Because the intervertebral discs don’t have their own vascular supply, they can’t restore and repair themselves, and once they change shape and lose height, this can lead to a loss in the spine’s vertical height by disrupting the position of adjacent vertebrae.
Now that we know how scoliosis can affect the spine, in terms of its vertical height, what happens when successful treatment reduces a scoliotic curve?
Can Treatment Restore Height Lost from Scoliosis?
As we know, a scoliotic curve bends the spine unnaturally to the side, causing a loss of its healthy curves. This accounts for a loss of trunk height as the spine is no longer aligned; conversely, what happens to the spine’s vertical height after successful treatment?
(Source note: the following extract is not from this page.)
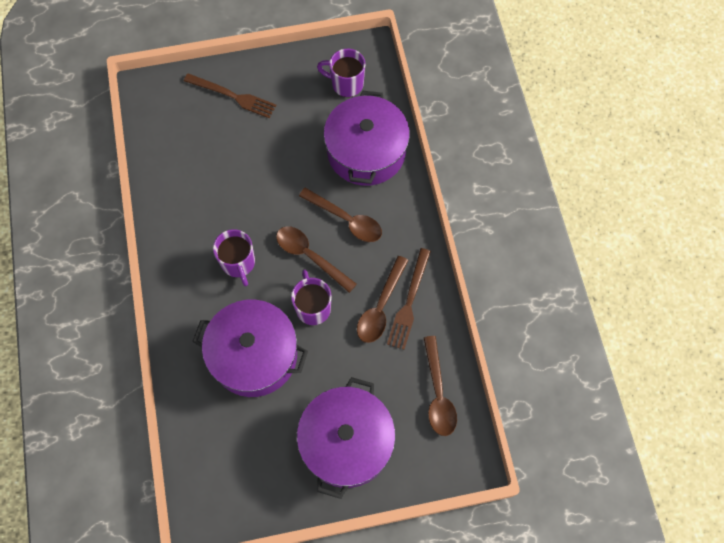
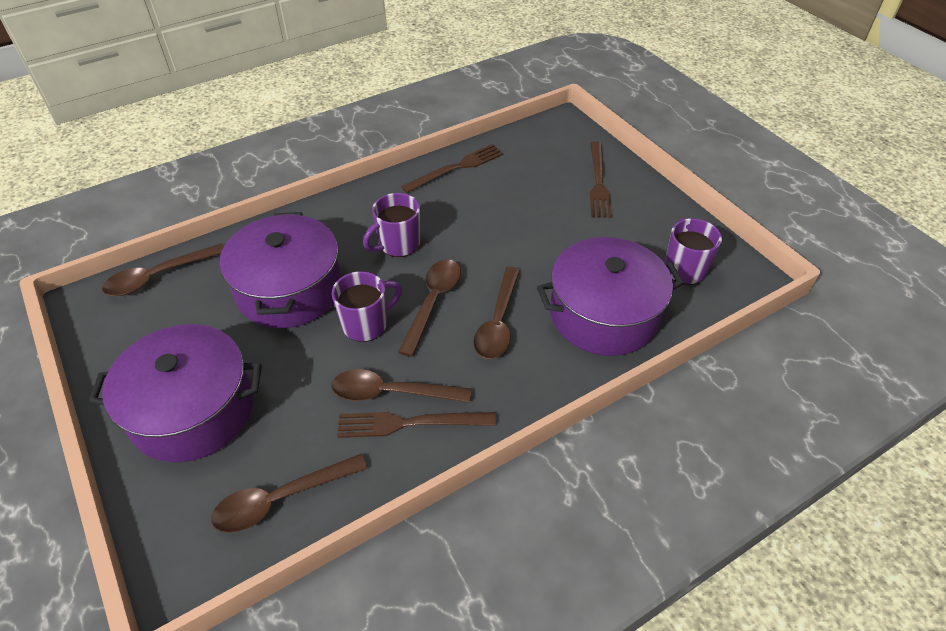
camera: 70 degrees right, 20 degrees down
none -> brown spoon [102,243,224,296]
none -> brown fork [401,144,504,193]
Here at the Scoliosis Reduction Center®, I address scoliosis proactively by applying treatment as close to the time of diagnosis as possible; this ensures that I’m treating the unnatural curve while the condition is at its mildest, is the simplest to treat, prior to significant progression, and before the body has had time to adjust to its presence.
Through combining multiple condition-specific treatment disciplines such as chiropractic care, in-office therapy, custom-prescribed home exercises, and corrective bracing, a curvature reduction on a structural level can be achieved, and this tends to address related postural changes as well.
In addition, scoliosis-specific exercises (SSEs), when prescribed by a specialist, can improve brain-body communication for better body positioning and postural remodeling, such as being able to stand up straighter.
As an unnaturally-curved spine has its natural curves restored, its biomechanics are improved as the spine is realigned, and its vertical height can be restored.
While there’s no guarantee that all height lost can be regained, in many cases, a successful treatment that impacts scoliosis, first and foremost, on a structural level through a curvature reduction and spinal realignment, and an increase in core strength so the spine is optimally supported by its surrounding muscles, can increase trunk height.
Conclusion
So does scoliosis make you shorter and affect your height: yes, it can, but it isn’t guaranteed to do so.
In mild cases, when the scoliotic curve is small, it’s unlikely to cause noticeable functional deficits and/or cause overt postural deviation, including a loss of trunk height, but if that mild condition is left untreated, or not treated proactively and progresses, increasing condition severity is likely to cause the spine to lose some of its vertical height.
In addition, particular types of scoliosis, such as neuromuscular and degenerative scoliosis, are more related to a loss of height due to underlying neuromuscular conditions affecting the muscles and ligaments of the spine, and spinal deterioration that changes the height/shape of the spine’s intervertebral discs.
When it comes to restoring a scoliosis-related loss of height, this can be worked towards through proactive treatment that addresses the condition’s postural symptoms as the unnatural spinal curve is reduced on a structural level.
Here at the Scoliosis Reduction Center®, I help patients improve their quality of life with the condition by addressing it on multiple levels, and when successful, related postural changes can be addressed alongside a curvature reduction.